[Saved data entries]

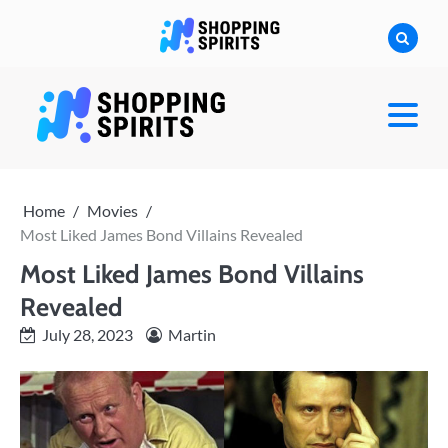
Skip
to
content
shoppingspirit
Home
Movies
Most Liked James Bond Villains Revealed
Most Liked James Bond Villains
Revealed
July 28, 2023
Martin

REQUIREMENT:
Print every text line from the data above, copying each one precisely and omitting the pictures.

SOLUTION TO THIS EXERCISE:
Skip
to
content
shoppingspirit
Home
Movies
Most Liked James Bond Villains Revealed
Most Liked James Bond Villains
Revealed
July 28, 2023
Martin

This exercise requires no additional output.